* Text for analysis

CHAPTER IPENSION FUNDS AND EMPLOYERS' PAYMENTS

Pension funds

The pension funds

72.  The bodies responsible for maintaining pension funds for the Scheme immediately before the commencement date must continue to maintain them unless the fund is vested in a different body by or under any enactment.

Appropriate funds

73.—(1) The appropriate fund for a member or a person who is entitled to any benefit in respect of a person who has been a member is–

(a)in the case of an active member, the fund specified for a member of his description in accordance with Schedule 5;

(b)in the case of–

(i)a deferred or a pensioner member who was an active member on the commencement date or has been an active member since that date, or

(ii)a member in respect of whom another person has rights under the 1987 Regulations and these Regulations,

the fund so specified for a member of his description when he ceased to be an active member; and

(c)in the case of any other deferred or a pensioner member, the fund specified for him by virtue of regulation 19 of the Transitional Regulations.

(2) Where these Regulations refer to payments being made without referring to the fund to which or from which they are to be made, the reference is to payments being made to or from the fund which is the appropriate fund for the member in question.

(3) Paragraph (2) does not apply where the payments are made under Chapter IV of Part III (AVCs and SCAVCs).

Admission agreement funds

74.—(1) An administering authority who have made an admission agreement may establish a further pension fund (an “admission agreement fund”) in addition to the fund maintained under regulation 73 (“the main fund”).

(2) Immediately after an authority establishes an admission agreement fund they must give the Secretary of State notice in writing that they have done so.

(3) The notice must specify the admission bodies whose employees are eligible for benefits from the admission agreement fund (“the transferred bodies”).

(4) Where an admission agreement fund is established, assets of such value as an actuary appointed by the appropriate administering authority determines to be appropriate must be transferred from the main fund to the admission agreement fund.

(5) When valuations under regulation 76 of both the main fund and the admission fund are first obtained after the admission agreement fund is established, the administering authority must obtain a transfer statement from the actuary appointed by them.

(6) The transfer statement must specify whether in the actuary’s opinion there is a need for further assets to be transferred from the main fund to the admission agreement fund, and, if so, the value of those assets.

(7) Where the transfer statement specifies that assets of a specified value need to be transferred, the administering authority must arrange for assets of that value to be transferred as soon as is reasonably practicable.

(8) Where an admission agreement fund is established, the liabilities of the main fund as respects membership in employment with the transferred bodies become liabilities of the admission agreement fund.

* Data segment
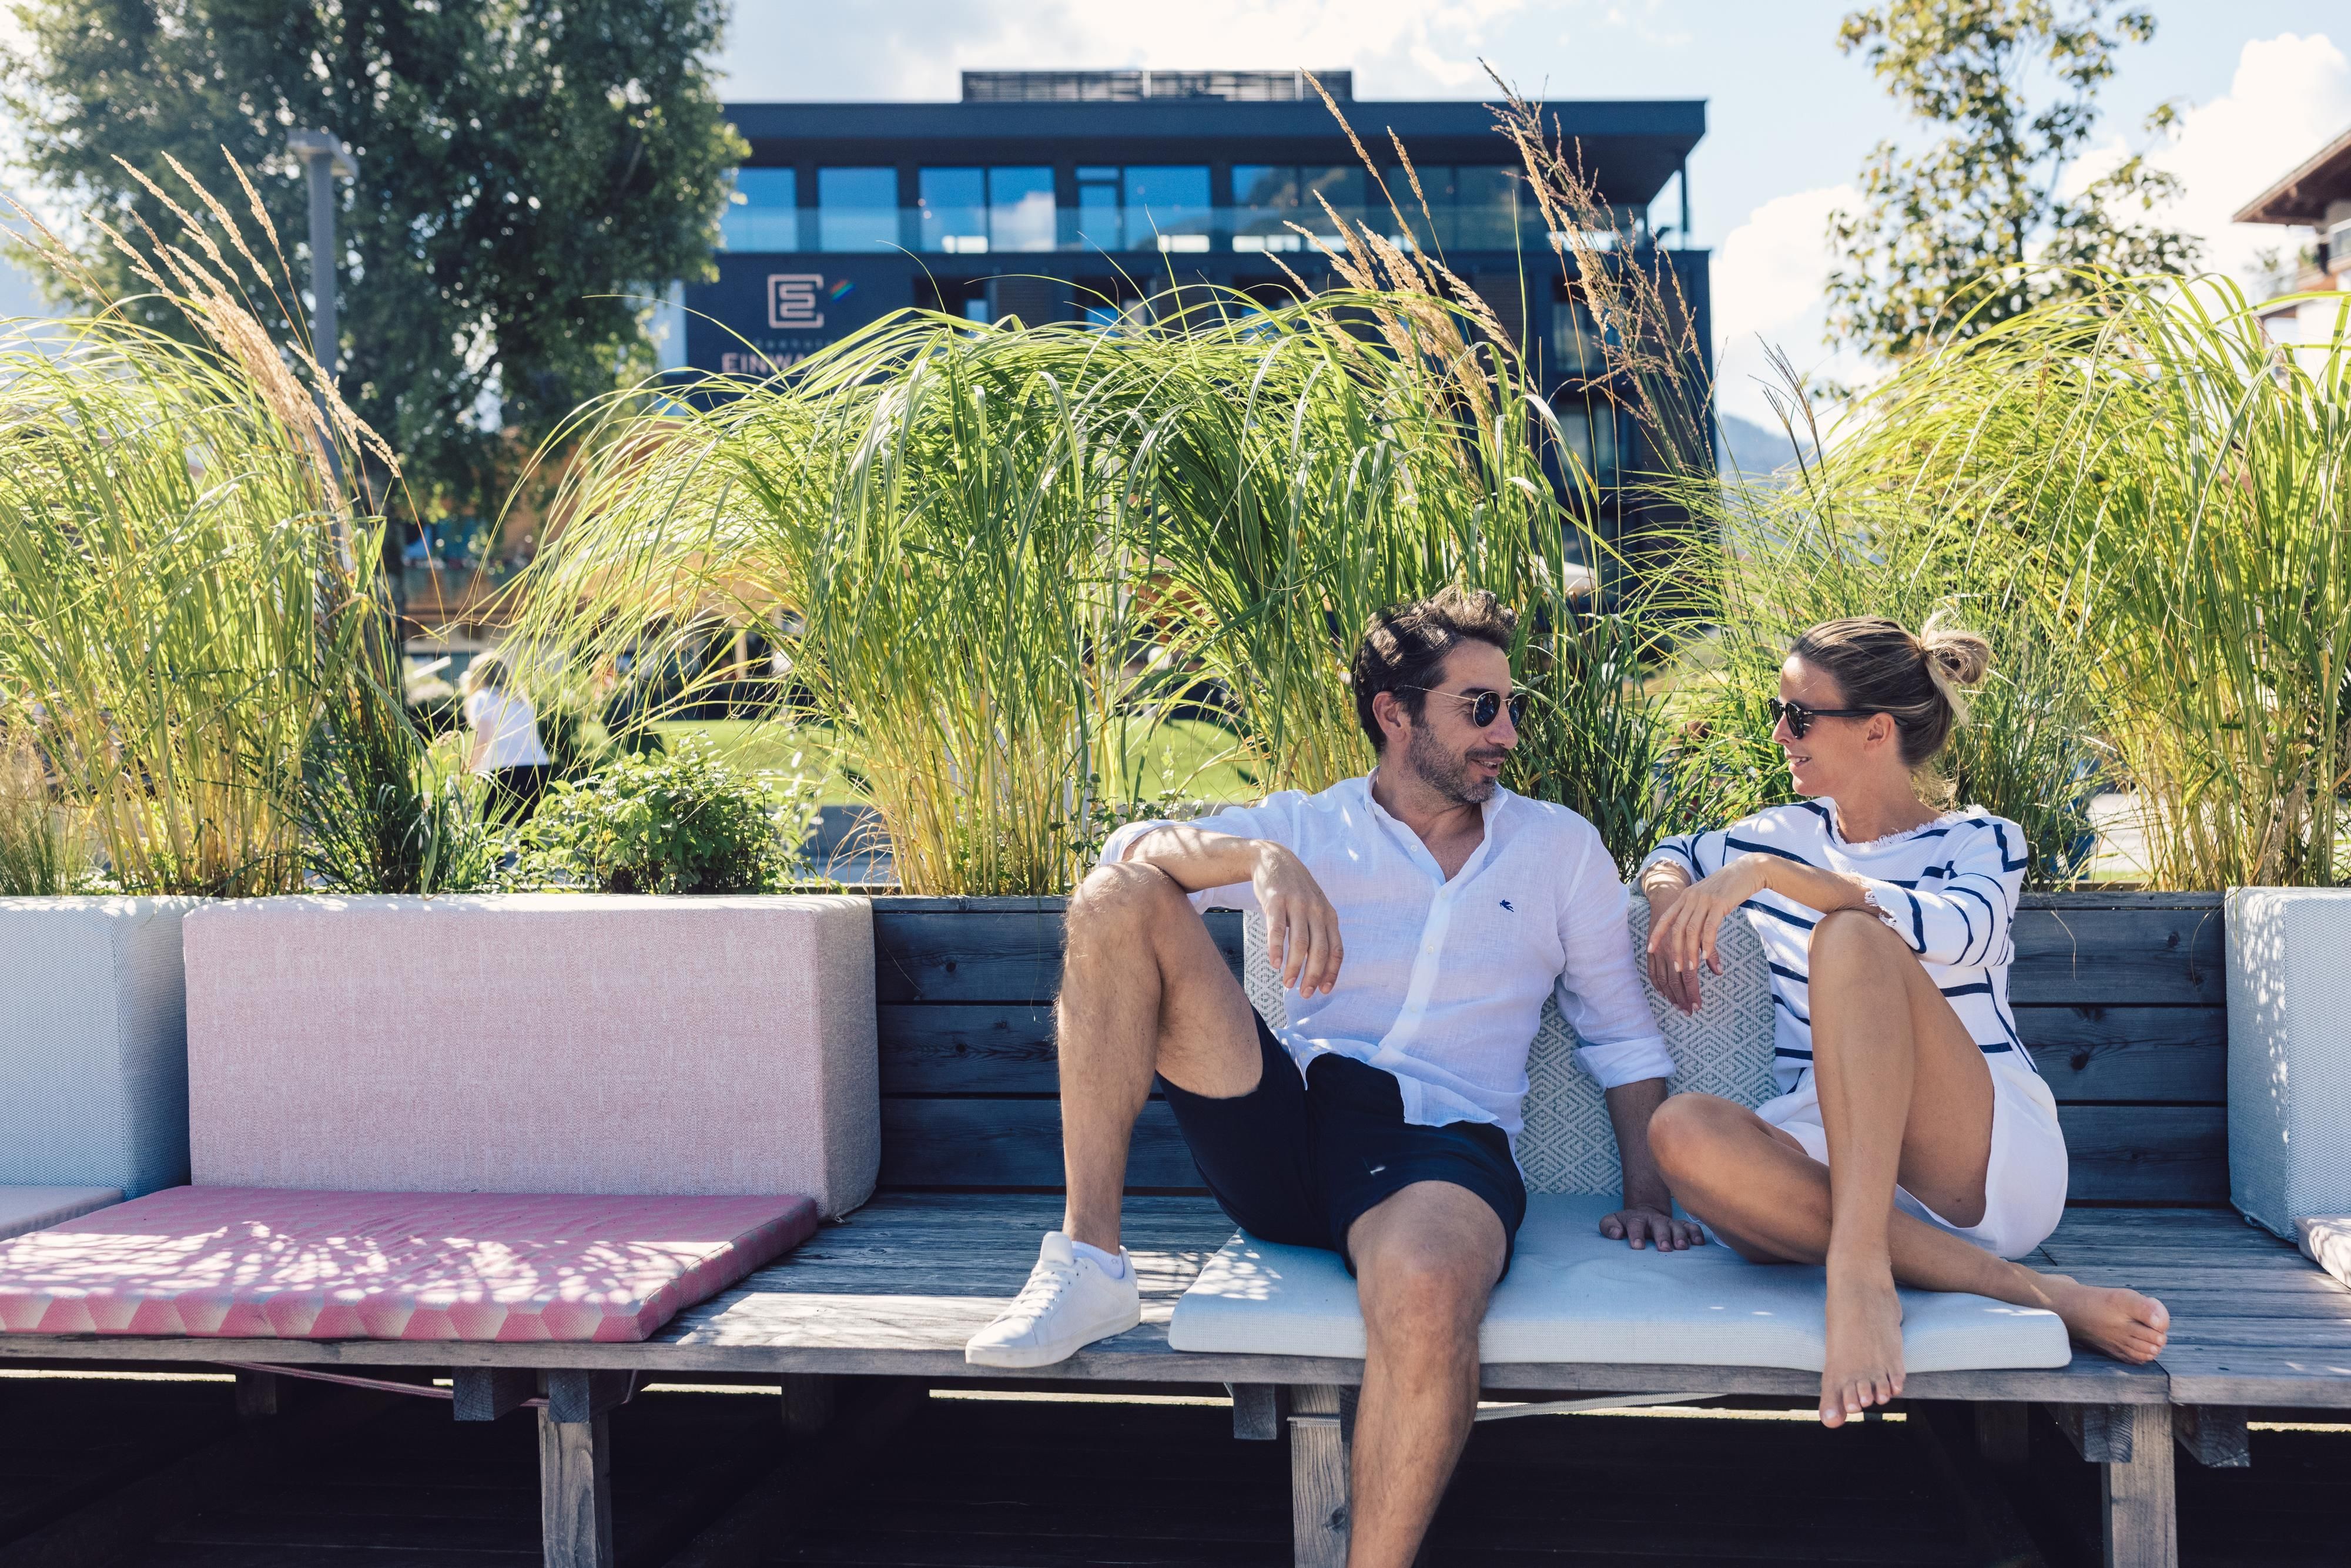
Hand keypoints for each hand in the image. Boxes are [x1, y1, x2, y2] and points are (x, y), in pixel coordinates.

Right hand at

* Tasks to carry out
a. Translate this sentence from the pension fund regulations into Spanish: "Immediately after an authority establishes an admission agreement fund they must give the Secretary of State notice in writing that they have done so."
b. Write the next part of the pension fund regulations, picking up after the final paragraph shown.

* Results of the exercise
a. Inmediatamente después de que una autoridad establezca un fondo de acuerdo de admisión, deberá notificar por escrito al Secretario de Estado que lo ha hecho.

b.
Accounts and audit

75.  After any audit of any pension fund of theirs an administering authority shall immediately send copies–

(a)of the revenue account and balance sheet of the fund; and

(b)of any report by the auditor,

to each body whose employees are active members.

Actuarial valuations and certificates

76.—(1) Each administering authority must obtain–

(a)an actuarial valuation of the assets and liabilities of each of their pension funds as at 31st March in 1999 and in every third year afterwards;

(b)a report by an actuary; and

(c)a rates and adjustments certificate.

(2) Each of these documents must be obtained before the first anniversary of the date (“the valuation date”) as at which the valuation is made or such later date as the Secretary of State may agree.

(3) A rates and adjustments certificate is a certificate specifying–

(a)the common rate of employer’s contribution; and

(b)any individual adjustments,

for each year of the period of three years beginning with 1st April in the year following that in which the valuation date falls.

(4) The common rate of employer’s contribution is the amount which in the actuary’s opinion should be paid to the fund by all bodies whose employees contribute to it so as to secure its solvency, expressed as a percentage of the pay of their employees who are active members.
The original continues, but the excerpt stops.